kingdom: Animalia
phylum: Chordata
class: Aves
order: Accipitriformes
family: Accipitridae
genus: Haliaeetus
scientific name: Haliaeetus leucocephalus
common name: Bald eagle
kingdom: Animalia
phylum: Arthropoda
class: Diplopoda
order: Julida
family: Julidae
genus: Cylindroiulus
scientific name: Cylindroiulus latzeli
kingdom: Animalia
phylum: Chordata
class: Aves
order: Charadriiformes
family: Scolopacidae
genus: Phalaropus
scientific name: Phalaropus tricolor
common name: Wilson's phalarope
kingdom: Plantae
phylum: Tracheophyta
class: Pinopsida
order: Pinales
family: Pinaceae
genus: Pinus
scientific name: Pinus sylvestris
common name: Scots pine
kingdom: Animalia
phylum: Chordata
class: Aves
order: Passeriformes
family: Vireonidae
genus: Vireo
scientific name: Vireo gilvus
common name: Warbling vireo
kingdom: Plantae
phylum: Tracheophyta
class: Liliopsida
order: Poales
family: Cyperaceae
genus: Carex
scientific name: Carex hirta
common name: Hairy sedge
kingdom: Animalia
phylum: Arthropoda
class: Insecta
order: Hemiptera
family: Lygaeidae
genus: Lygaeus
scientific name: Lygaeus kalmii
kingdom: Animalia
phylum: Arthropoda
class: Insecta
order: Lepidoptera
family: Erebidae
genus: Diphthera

STATED GOAL: Update the stretch from the start of the material through the line containing "genus: Lygaeus" by replacing "common name" with "vernacular name", leaving everything else unchanged.

TASK RESPONSE:
kingdom: Animalia
phylum: Chordata
class: Aves
order: Accipitriformes
family: Accipitridae
genus: Haliaeetus
scientific name: Haliaeetus leucocephalus
vernacular name: Bald eagle
kingdom: Animalia
phylum: Arthropoda
class: Diplopoda
order: Julida
family: Julidae
genus: Cylindroiulus
scientific name: Cylindroiulus latzeli
kingdom: Animalia
phylum: Chordata
class: Aves
order: Charadriiformes
family: Scolopacidae
genus: Phalaropus
scientific name: Phalaropus tricolor
vernacular name: Wilson's phalarope
kingdom: Plantae
phylum: Tracheophyta
class: Pinopsida
order: Pinales
family: Pinaceae
genus: Pinus
scientific name: Pinus sylvestris
vernacular name: Scots pine
kingdom: Animalia
phylum: Chordata
class: Aves
order: Passeriformes
family: Vireonidae
genus: Vireo
scientific name: Vireo gilvus
vernacular name: Warbling vireo
kingdom: Plantae
phylum: Tracheophyta
class: Liliopsida
order: Poales
family: Cyperaceae
genus: Carex
scientific name: Carex hirta
vernacular name: Hairy sedge
kingdom: Animalia
phylum: Arthropoda
class: Insecta
order: Hemiptera
family: Lygaeidae
genus: Lygaeus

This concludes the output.